Emma wasn’t even two years old when Diana, just 36, died in 1997, so she has no memory of the princess but has always felt a connection to her because her own mother looks very similar to Diana – so much so that passers-by in the street would do a double take when they walked past.
“So I grew up incredibly fond of this woman, as were most of the British public,” Emma said. “My mum was very affected by the tragedy of someone who was so generous with their love being taken so suddenly and unfairly.”
With the weight of expectation placed on her shoulders, how did Emma approach playing the iconic figure?
“Just by getting into her spirit,” she continued. “She had such an amazing soul. I think that is what everyone loved about her. I had such an incredible research team helping me and it was amazing to dig deeper, finding out and separating the speculation from the truth, as much as you can find it.
“I recently met someone who worked with her very closely. He said she used to send him the filthiest birthday cards. He used to say, ‘Darling, where did you find these?’ and she would say, ‘I know people…’ I think that’s brilliant.”
Emma also met with Diana’s former private secretary Patrick Jephson to learn about the real woman behind the public image, and pored over the Channel 4 documentary, Diana: In Her Own Words, to perfect the intonations and inflections of her voice.

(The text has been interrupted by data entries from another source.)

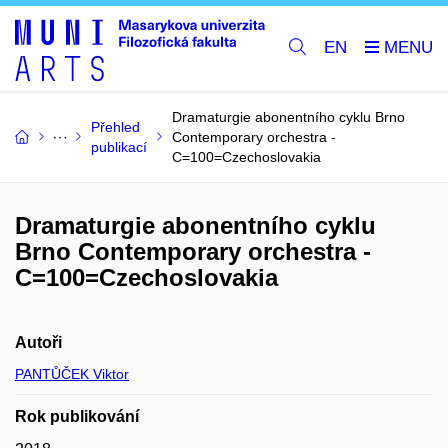
EN
Dramaturgie abonentního cyklu Brno
Přehled
Contemporary orchestra -
publikací
C=100=Czechoslovakia
Dramaturgie abonentního cyklu
Brno Contemporary orchestra -
C=100=Czechoslovakia
Autoři
PANTŮČEK Viktor
Rok publikování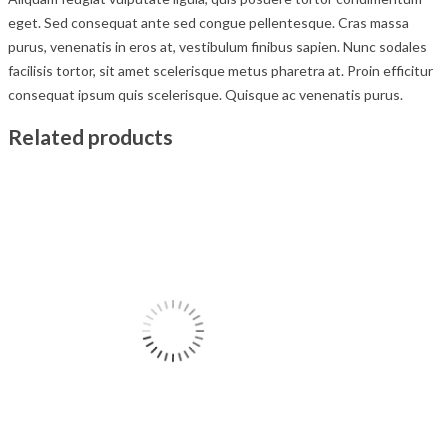
eget. Sed consequat ante sed congue pellentesque. Cras massa
purus, venenatis in eros at, vestibulum finibus sapien. Nunc sodales
facilisis tortor, sit amet scelerisque metus pharetra at. Proin efficitur
consequat ipsum quis scelerisque. Quisque ac venenatis purus.
Related products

But it was the physical transformation that was most startling to Emma.
“It was mad! I was sitting in front of a mirror with a picture of her behind me for reference, and I remember tilting my head in the same way she did and everyone going ‘Ooh!’ I just loved going in every day and finding a new incredible costume in my trailer.
“I loved all the looks. There were three different wigs and I loved them all. I liked the first one a lot because I love younger Diana and her sense of fun.”
Diana was known to be a good dancer, famously hitting the dance floor with John Travolta, but this didn’t come quite as easy for Emma, who had to prepare for a dance scene with Josh O’Connor, who plays Prince Charles.
“It’s been a running joke throughout my life that I can’t dance, because I have very long limbs, therefore I’m uncoordinated,” Emma smiled. “But we did a lot of training and I loved it. It just felt so very much that she was able to express herself.”
In the second episode, The Balmoral Test, Diana’s week-long initiation into the royal family at The Queen’s Aberdeenshire castle is examined.
“It was a nightmare, but I think she knew what she was in for,” offered Emma. “I think she was one of those people who knew how to use her charm, so I think she actually quite enjoyed it.”
Another part of Diana’s private life laid bare in the series is her battle with bulimia. Prince Harry is reported to be upset about its inclusion, but Emma feels it was an issue that had to have a light shone upon it.
“When I got the scripts and saw they were going to include it, I was very happy because I wanted to make sure it was properly addressed and not just alluded to,” Emma said. “Diana spoke very candidly about it. She was very ahead of her time in that way.
“She made it clear it was a central part of what she was going through at that moment. These days you can’t get away with just hinting at something – it should be represented fully.
“We found a lot of forums online where people who have suffered from bulimia and are suffering from bulimia talk about their experiences. That was incredibly useful.
“We read a lot of books, including Three Women by Lisa Taddeo. There is a character in that who suffers from bulimia and there is a two-page description of her at a meal, with everything she is thinking and feeling surrounding her impulses. We worked a lot with that as a springboard for Diana’s mental state.”
The Crown series four, streaming from today on Netflix.